La prolifération d’algues en Australie méridionale s’est propagée vers le nord jusqu’à la péninsule de Yorke, donnant aux eaux une couleur vert brunâtre maladive et étouffant les poulpes des sables du sud, les raies et autres espèces marines.
On craint maintenant qu’il ne se propage plus au nord dans le golfe Spencer, en direction du rassemblement annuel de seiches géantes d’Australie-Méridionale, qui doit avoir lieu au large de Whyalla à partir de mai.
Cet événement annuel est le seul rassemblement de masse connu de seiches géantes – pouvant peser jusqu’à 10 kilogrammes – dans le monde, et est présenté comme l’un des événements naturels les plus spectaculaires de l’environnement marin australien.
Cette merveille naturelle attire des photographes, des plongeurs et des chercheurs du monde entier, attirés par la beauté des seiches aux couleurs changeantes, surnommées « caméléons de la mer ».
Stefan Andrews, co-fondateur de la Great Southern Reef Foundation, a étudié lundi l’eau au large de Port Victoria, une ville située au milieu du golfe Spencer, et a enregistré une visibilité de l’eau de moins d’un mètre par endroits.
Il a déclaré avoir vu plusieurs espèces marines, notamment des poulpes, des étoiles de mer et des ormeaux, mortes et mourantes.
« J’ai vu un récif en bonne santé s’effondrer en sept jours », a-t-il déclaré.
« Il y a une semaine, j’ai plongé ici et c’était plein de vie. Des raies pastenagues, des gros poissons, des petits poissons, des poulpes. Aujourd’hui, je suis revenu sur des poulpes morts sur le fond marin et des ormeaux si faibles qu’on pouvait les soulever directement du rocher. »
Le littoral de l’Australie-Méridionale est en proie à une prolifération d’algues mortelle causée par plusieurs espèces du petit dinoflagellé Karénieun genre d’organismes planctoniques qui dérivent dans les colonnes d’eau.
Les organismes prennent une couleur brun verdâtre dans l’eau de mer et produisent une mousse boueuse qui provoque des irritations cutanées chez les humains.

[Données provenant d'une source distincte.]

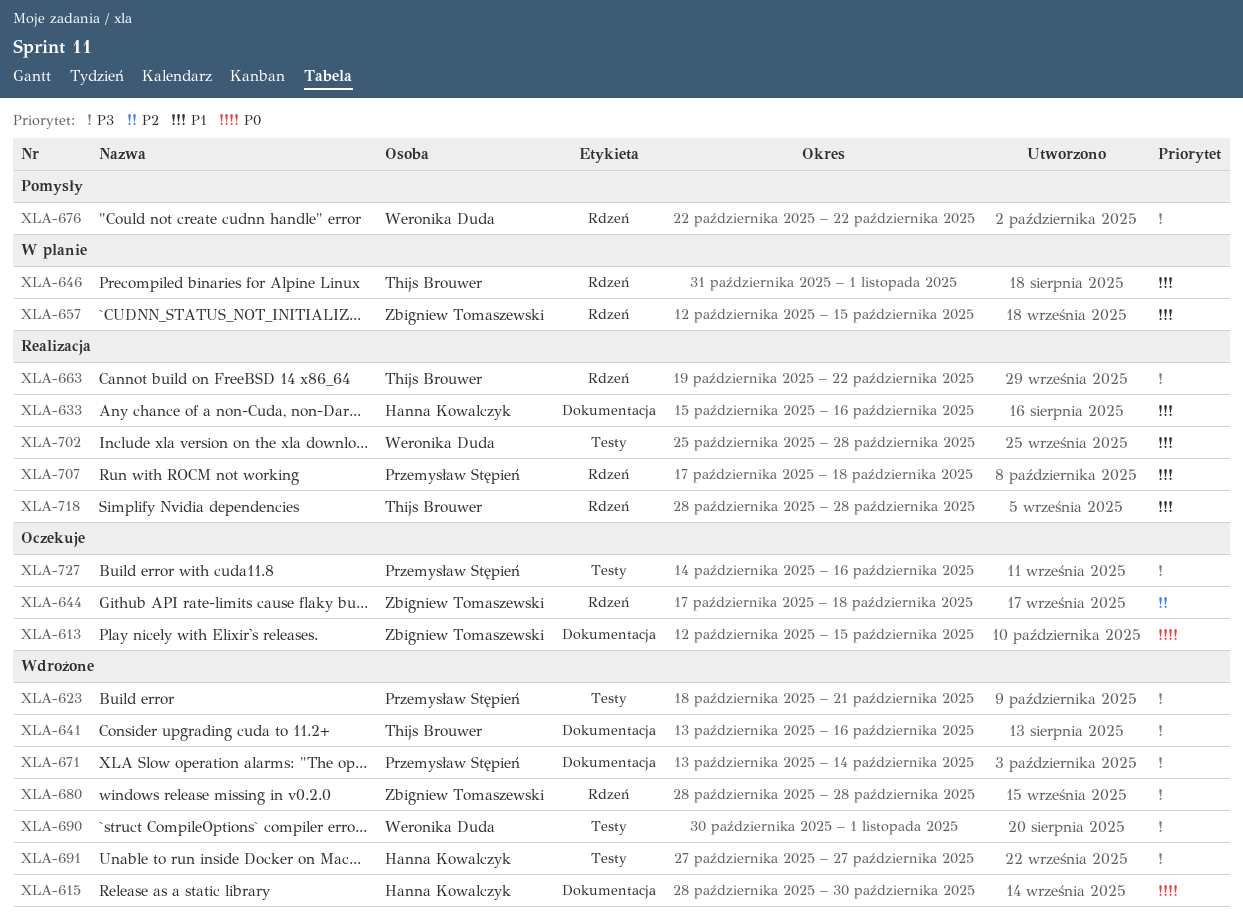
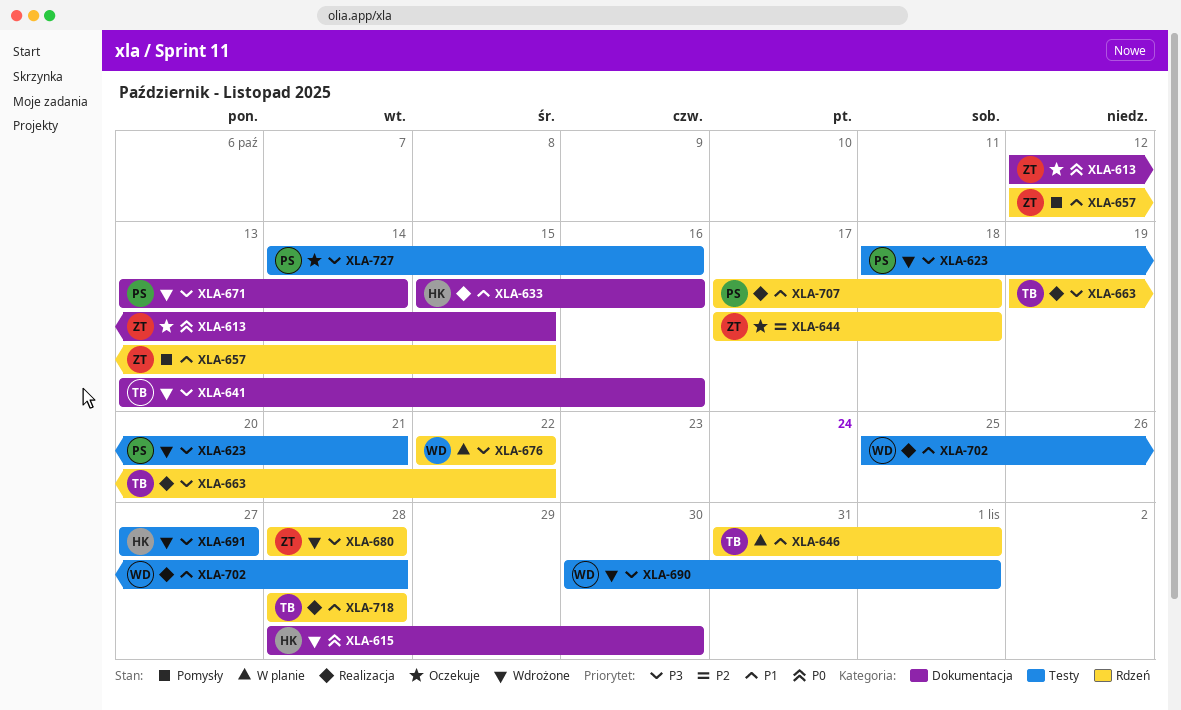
XLA-657, status: W planie -> Pomysły
XLA-676, status: Pomysły -> W planie

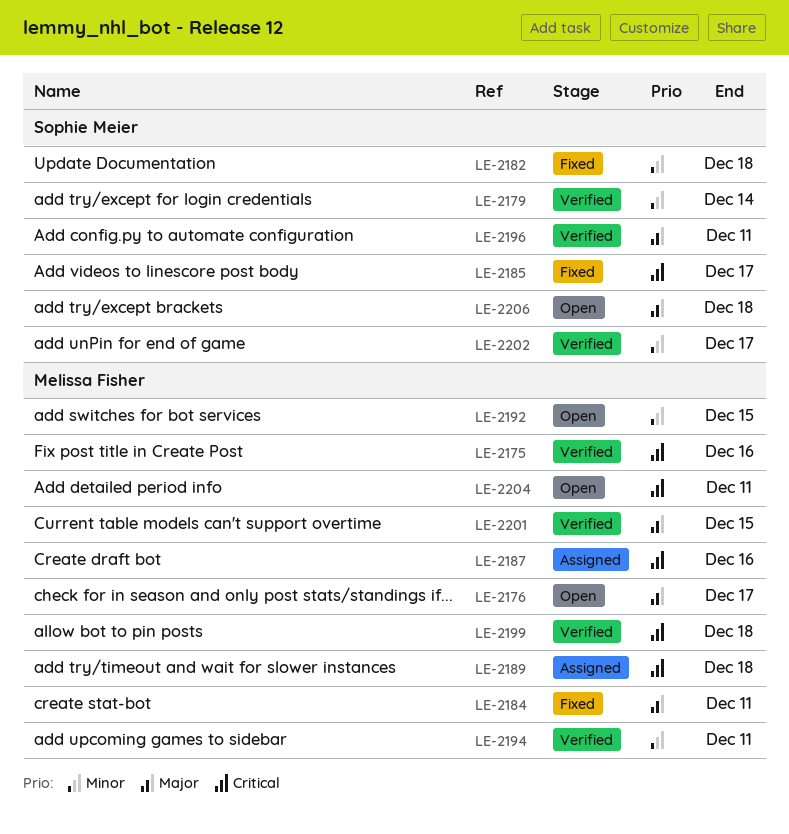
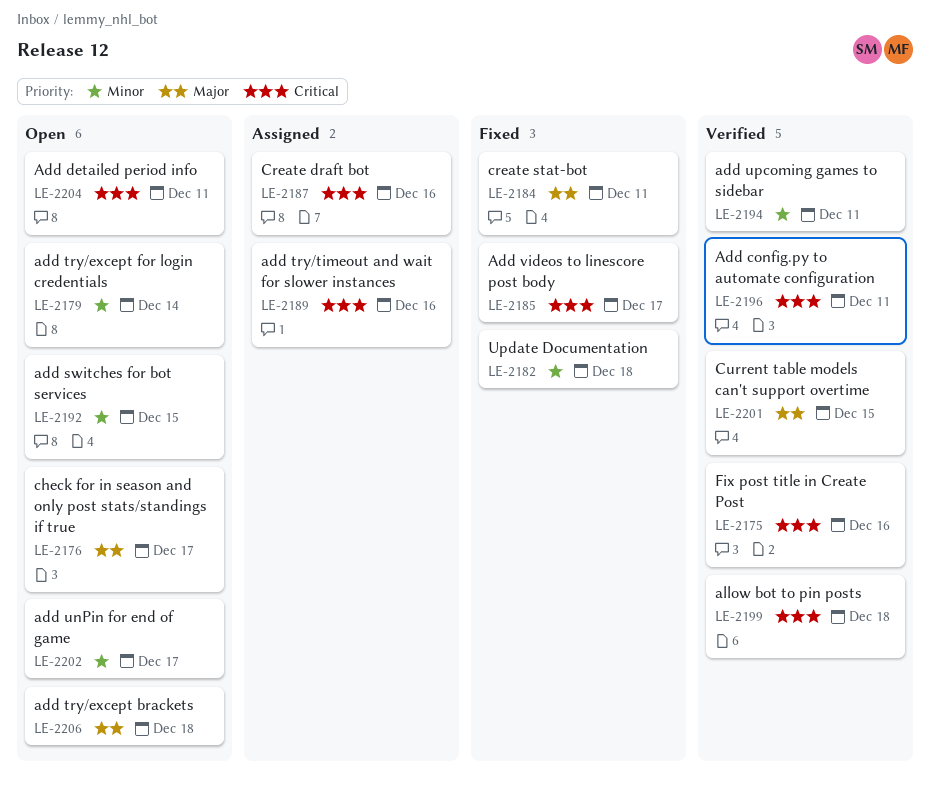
LE-2179, status: Verified -> Open
LE-2189, due: Dec 18 -> Dec 16
LE-2196, priority: Major -> Critical
LE-2202, status: Verified -> Open

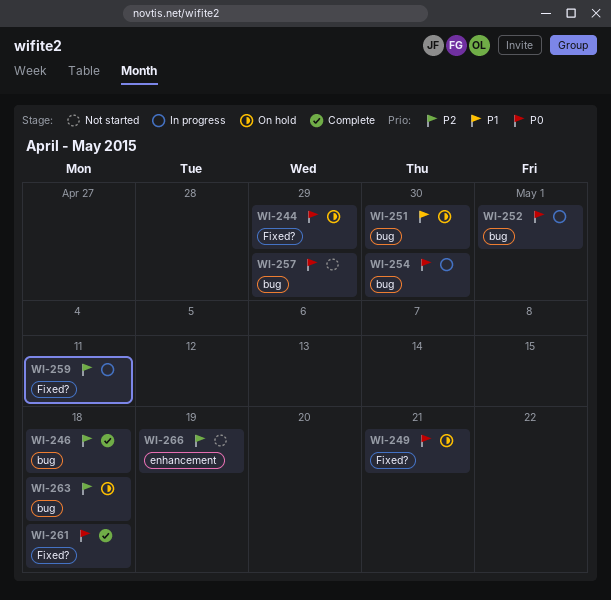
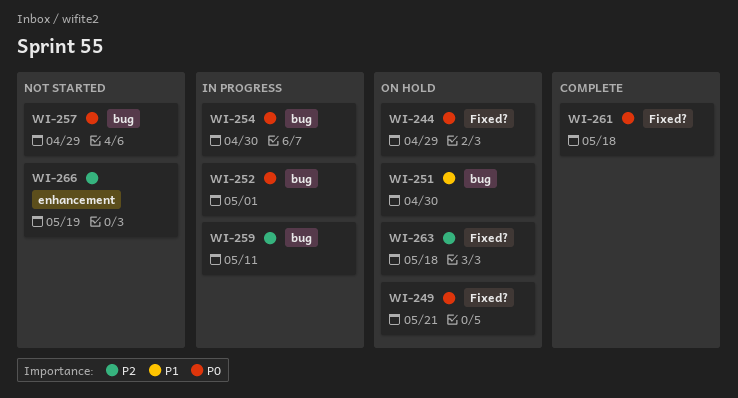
WI-246: present -> none
WI-259, label: Fixed? -> bug
WI-263, label: bug -> Fixed?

Au cours des dernières semaines, des sections de la péninsule de Yorke et du golfe Spencer ont été touchées par des inondations élevées. Karénie niveaux, bien que les chiffres publiés par le gouvernement sud-australien montrent que les niveaux étaient faibles la semaine dernière.
Un porte-parole du ministère de l’Environnement d’Australie du Sud n’a pas été en mesure de fournir des données sur la situation. Karénie niveaux cette semaine dans la région.
Le professeur Mike Steer, directeur exécutif de l’Institut de recherche et de développement d’Australie du Sud, a déclaré que le sud-ouest de la péninsule de Yorke reste la seule zone de prolifération active de l’État.
« Le gouvernement de l’État a créé neuf sites terrestres supplémentaires d’analyse de l’eau sur la péninsule de Yorke depuis fin décembre 2025, portant le total dans la région à 17 sites », a déclaré Steer.
« Le programme de tests et de surveillance comprend également des tests approfondis en mer dans les golfes Spencer et Saint-Vincent. Le programme fournit des informations précieuses sur les tendances de la prolifération d’algues. Cependant, la prolifération reste une situation dynamique difficile à prévoir. »
La seiche géante vit généralement de 12 à 18 mois et meurt après s’être accouplée. Les femelles pondent en hiver.
« La prochaine génération dépend fortement de la génération précédente et de la (survie) de ces œufs », a déclaré Andrews.
« Ils pourraient réussir à s’en sortir cette année, ou ils pourraient tous être anéantis. Et s’ils ne parviennent pas à pondre cette année, alors cela pourrait ne plus jamais se reproduire. »
L’année dernière, les gouvernements sud-australien et fédéral ont investi dans un essai de « rideau de bulles » mesurant 200 mètres sur 100 mètres. On espérait que la couche verticale de bulles protégerait les seiches et leurs œufs des proliférations toxiques si elles s’approchaient de Port Lowly, près de Whyalla, où les seiches se rassemblent en hiver.
Cependant, les seiches migrent sur de longues distances pour atteindre le site de concentration, et Andrews a déclaré qu’on ne savait pas si elles seraient prises dans des proliférations mortelles lors de leur migration.
Steer a déclaré que le rideau de bulles pourrait être déployé dans un bref délai, si nécessaire.
Depuis 12 mois, les scientifiques se livrent à un sinistre jeu du chat et de la souris avec un ennemi microscopique qui défie toute définition.
En novembre, des scientifiques d’Australie, de Nouvelle-Zélande et du Royaume-Uni ont publié un document de recherche révélant cinq Karénie les espèces ont contribué aux floraisons.